Coïncidence, tard le soir H. regarde le documentaire d'Arte sur le scandale du tabac. Je découvre qu'il s'agit pour une fois d'un vrai complot, monté par l'industrie du tabac, pour cacher et falsifier des résultats scientifiques. Et ce vrai complot est le père de toutes les théories complotistes. Le reportage s'appelle La fabrique de l'ignorance.
Ce titre me met en rogne. En réalité, c'est de la tromperie organisée, pas de l'ignorance.

Baby krack

— Tu as entendu? Il y a 13 % de naissances en moins, pas du tout le babyboom annoncé. Remarque, je n'ai jamais compris pourquoi les gens pensaient que rester ensemble dans un appartement favorisait les naissances: la contraception reste la même. Les couples ne conçoivent pas sans le faire exprès, ils ont plutôt du mal à concevoir quand ils le souhaitent.
— C'est le contraire.
— Comment, ça le contraire ?
— Ce qui manque, ce sont les naissances conçues dans les hôtels, dans les colloques, lors de rencontres de hasard.

Je reste un moment sans comprendre :
— Tu veux dire que le taux actuel est le taux normal hors les naissances nées d'une aventure d'un soir?

Les adieux

Dernier jour dans le groupe dans lequel je suis entrée en août 1996 pour un CDD d'un an dans la même entreprise que je quitte aujourd'hui. Un an plus tard j'ai été embauchée dans une filiale du groupe, filiale dont j'ai évoqué la fin ici.
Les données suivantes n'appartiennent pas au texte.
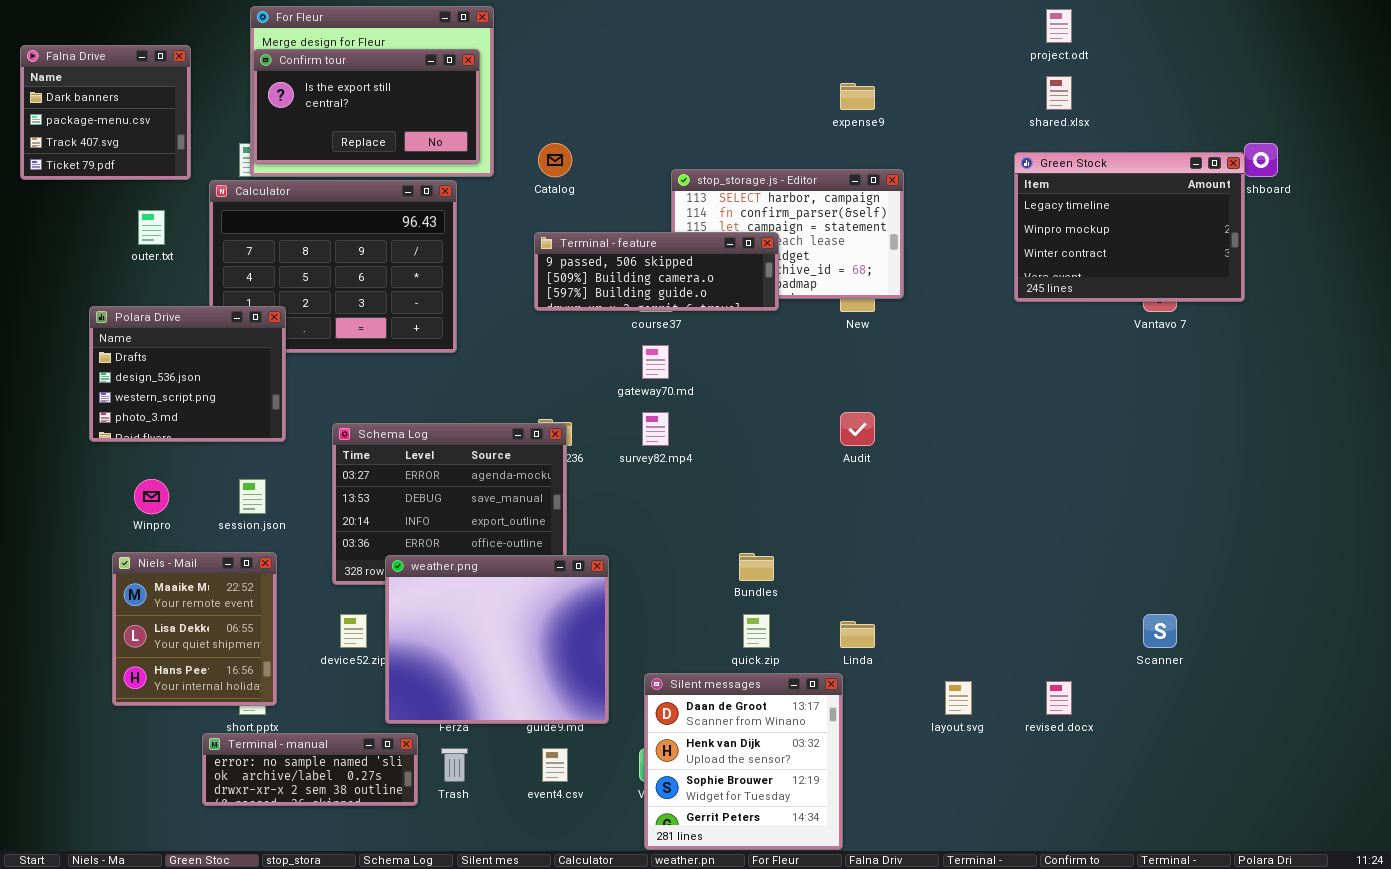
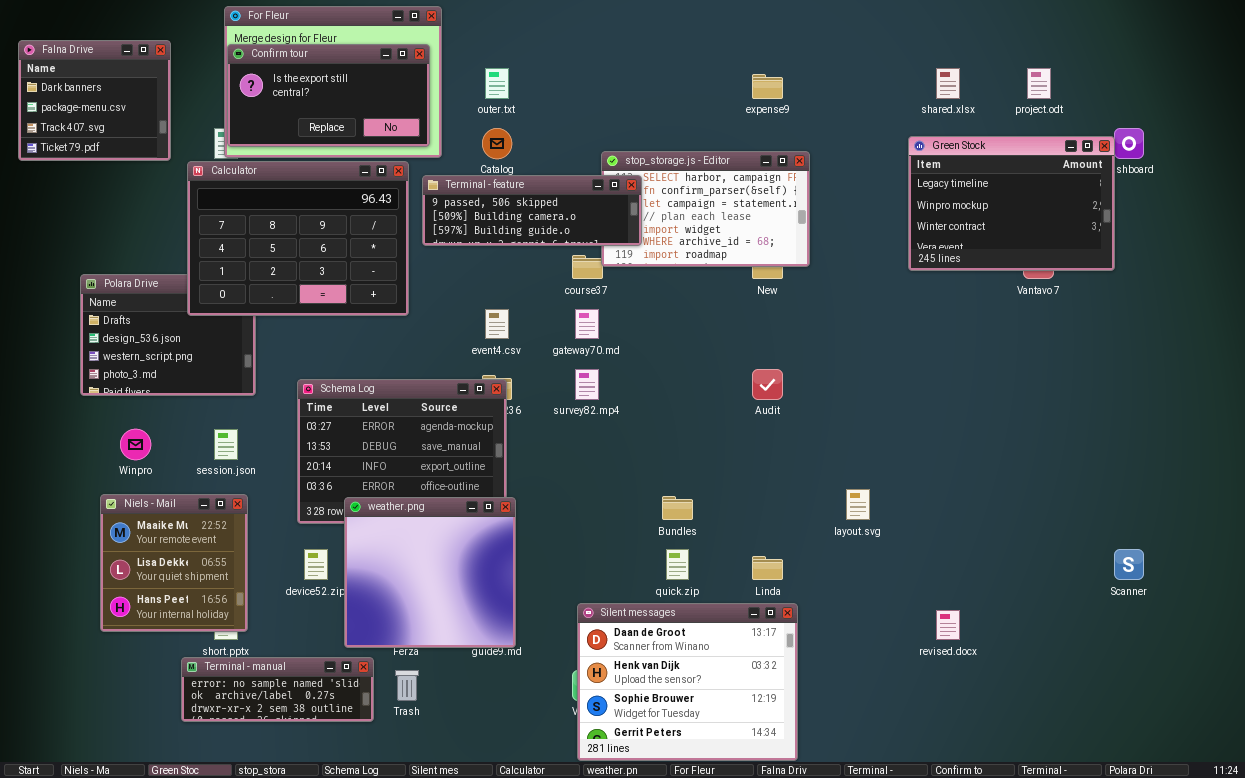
project.odt: [1046,9,1072,43] -> [1027,68,1051,99], moved
Calculator: [209,180,457,353] -> [187,161,409,316], raised
outer.txt: [138,210,165,245] -> [485,68,509,99], moved
Terminal - feature: [534,232,779,311] -> [422,175,642,246], moved
weather.png: [385,555,609,724] -> [344,497,516,648], resized
Scanner: [1143,614,1177,648] -> [1114,549,1144,580], moved
Silent messages: [644,673,843,850] -> [577,603,798,761], resized
layout.svg: [945,681,972,715] -> [846,489,870,520], moved
event4.csv: [542,748,568,782] -> [485,309,509,339], moved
Au cours des années j'ai travaillé successivement dans deux autres entreprises du groupe avant de revenir dans la première.

Ce matin, au réveil, je me suis rendue compte que je venais de rêver de tous les collègues de 1997-2001, Norbert, Philippe, Anne, Sandrine, Sakina, Léon, Nathalie, Jean-Marie, comme s'ils étaient venus me saluer une dernière fois.

*****

J'ai passé la journée à envoyer les derniers mails et à appeler les gens que j'apprécie pour leur dire en personne que je partais (parce que c'est terrible de s'apercevoir un matin que quelqu'un a disparu, s'est purement évanoui). Conversations chaleureuses et encourageantes, sans compter F. qui m'a dit: «tu me fais envie. Je vais essayer de bouger aussi» (pour Bordeaux).

Apéro en ligne durant tout le temps de mon retour en train avec les administrateurs de l'association sportive de la boîte. Ils m'on offert un olivier. Il a été livré au loft.